And the other day there was something suspicious in my juice. And this is after the 20 day expired smoothie.
Seriously, the world is trying to kill me! Or make me more of a hippie than I already am. At least if there's bugs on my grown greens, I know where they came from. And I don't cook them!
I AM NOT EATING THE BEETLE!
I AM NOT EATING THE BEETLE!
This is why we can't have nice planets. It's on you, Liese. Nice try saving the world with
music.
Pfft.
Hee. I would totally tag that, except I don't want to look at my tagline every day and think about EATING BEETLES!
Puppycat is chirping at the light and I just tried to explain to her that it's not a bug. Except it is a bug. There's a lady bug on the pull chain. I totally am going to save the lady bug.
And, you know, not have it for dinner.
I don't want to look at my tagline every day and think about EATING BEETLES!
Heh. This all comes from me quizzing my ex-coworker on all the bugs he ate across Cambodia and Laos.
"So, what was the most surprisingly tasting thing you had made of bugs?"
Answer:
Sugar ants. You just snap off the thorax and pop it into your mouth like a spicy sweet red hot.

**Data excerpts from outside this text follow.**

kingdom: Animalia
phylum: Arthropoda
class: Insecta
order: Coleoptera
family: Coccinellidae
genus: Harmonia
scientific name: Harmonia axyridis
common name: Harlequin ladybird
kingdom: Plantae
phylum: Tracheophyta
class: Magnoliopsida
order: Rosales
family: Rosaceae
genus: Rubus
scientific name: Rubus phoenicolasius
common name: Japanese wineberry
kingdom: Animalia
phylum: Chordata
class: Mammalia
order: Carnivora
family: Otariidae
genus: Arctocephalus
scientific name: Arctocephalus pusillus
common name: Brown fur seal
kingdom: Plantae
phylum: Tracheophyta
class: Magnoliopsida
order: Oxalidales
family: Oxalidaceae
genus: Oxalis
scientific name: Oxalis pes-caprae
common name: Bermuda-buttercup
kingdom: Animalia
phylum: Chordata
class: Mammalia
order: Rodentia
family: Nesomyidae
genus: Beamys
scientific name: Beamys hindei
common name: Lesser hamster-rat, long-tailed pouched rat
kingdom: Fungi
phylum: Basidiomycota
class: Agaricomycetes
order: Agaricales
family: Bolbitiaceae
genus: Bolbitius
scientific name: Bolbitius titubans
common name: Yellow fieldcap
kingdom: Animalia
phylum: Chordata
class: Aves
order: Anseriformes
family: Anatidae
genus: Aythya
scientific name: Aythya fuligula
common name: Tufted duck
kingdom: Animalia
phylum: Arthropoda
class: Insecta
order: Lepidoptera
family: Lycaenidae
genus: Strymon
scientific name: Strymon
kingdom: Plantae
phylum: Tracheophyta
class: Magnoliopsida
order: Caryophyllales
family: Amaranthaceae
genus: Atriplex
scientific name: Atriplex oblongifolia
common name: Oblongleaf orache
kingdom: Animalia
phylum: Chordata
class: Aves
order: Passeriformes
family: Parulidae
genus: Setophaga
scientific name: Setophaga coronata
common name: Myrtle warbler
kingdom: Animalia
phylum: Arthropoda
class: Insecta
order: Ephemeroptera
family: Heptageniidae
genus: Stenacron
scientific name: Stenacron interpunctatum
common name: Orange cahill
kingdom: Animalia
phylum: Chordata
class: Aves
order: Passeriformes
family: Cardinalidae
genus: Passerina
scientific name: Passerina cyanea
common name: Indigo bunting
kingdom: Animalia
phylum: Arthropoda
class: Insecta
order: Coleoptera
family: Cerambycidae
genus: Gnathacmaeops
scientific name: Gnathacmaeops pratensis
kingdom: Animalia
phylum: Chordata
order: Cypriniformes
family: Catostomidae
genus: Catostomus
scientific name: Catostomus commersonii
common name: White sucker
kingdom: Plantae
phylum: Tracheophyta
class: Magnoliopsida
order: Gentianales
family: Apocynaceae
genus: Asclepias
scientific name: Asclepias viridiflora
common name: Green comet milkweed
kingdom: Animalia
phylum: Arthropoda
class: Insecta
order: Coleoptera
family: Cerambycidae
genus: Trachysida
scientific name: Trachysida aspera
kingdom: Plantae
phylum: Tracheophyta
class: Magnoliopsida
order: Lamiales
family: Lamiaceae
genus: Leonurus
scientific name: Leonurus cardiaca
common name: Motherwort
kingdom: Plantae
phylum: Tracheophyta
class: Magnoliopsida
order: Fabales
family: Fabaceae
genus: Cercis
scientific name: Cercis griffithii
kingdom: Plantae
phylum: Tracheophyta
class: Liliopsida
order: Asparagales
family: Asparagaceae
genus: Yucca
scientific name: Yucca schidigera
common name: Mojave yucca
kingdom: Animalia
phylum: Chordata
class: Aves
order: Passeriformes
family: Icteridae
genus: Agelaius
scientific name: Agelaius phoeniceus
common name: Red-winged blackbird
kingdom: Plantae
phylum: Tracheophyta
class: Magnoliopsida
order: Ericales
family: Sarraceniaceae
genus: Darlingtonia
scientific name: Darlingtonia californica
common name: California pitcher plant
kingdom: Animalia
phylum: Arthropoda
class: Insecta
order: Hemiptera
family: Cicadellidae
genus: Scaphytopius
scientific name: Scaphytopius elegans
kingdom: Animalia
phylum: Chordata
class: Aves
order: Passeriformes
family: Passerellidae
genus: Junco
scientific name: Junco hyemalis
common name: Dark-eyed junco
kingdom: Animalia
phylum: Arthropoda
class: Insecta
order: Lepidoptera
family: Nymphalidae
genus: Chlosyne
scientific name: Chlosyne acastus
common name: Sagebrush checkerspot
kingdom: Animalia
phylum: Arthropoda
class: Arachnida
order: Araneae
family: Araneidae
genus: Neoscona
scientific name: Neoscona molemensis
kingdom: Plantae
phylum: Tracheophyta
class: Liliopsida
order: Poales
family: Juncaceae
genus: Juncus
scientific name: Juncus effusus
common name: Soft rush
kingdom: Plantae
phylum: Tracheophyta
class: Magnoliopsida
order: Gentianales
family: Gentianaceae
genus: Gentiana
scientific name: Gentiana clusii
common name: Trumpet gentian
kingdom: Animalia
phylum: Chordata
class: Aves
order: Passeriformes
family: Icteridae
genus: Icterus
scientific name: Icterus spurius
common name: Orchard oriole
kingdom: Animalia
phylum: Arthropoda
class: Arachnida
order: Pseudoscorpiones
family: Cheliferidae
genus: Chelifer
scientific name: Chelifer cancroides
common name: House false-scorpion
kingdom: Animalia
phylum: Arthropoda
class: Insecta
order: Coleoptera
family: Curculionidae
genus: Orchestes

"And what was the most irredeemably horrible thing you ate?"
Answer:
Pickled tarantula. Really quite gross.
Why did I read the whitefont? Whyyyyyy? Of COURSE that would be the most irredeemably horrible thing to eat. I feel pretty squicked just thinking about it.
And see, the thing is I pride myself on being an adventurous eater. But I was not in the appropriate mode when I wilted a little spinach into my wheat egg noodles!
Why did I read the whitefont? Whyyyyyy?
Same reason I did?
I regret it too.
I've yet to move the ladybug. It's all cute.
Yeah, a relaxing dinner should not involve Fear Factor.
Sarameg, I used TurboTax and I think one of the deluxe versions will suit you fine.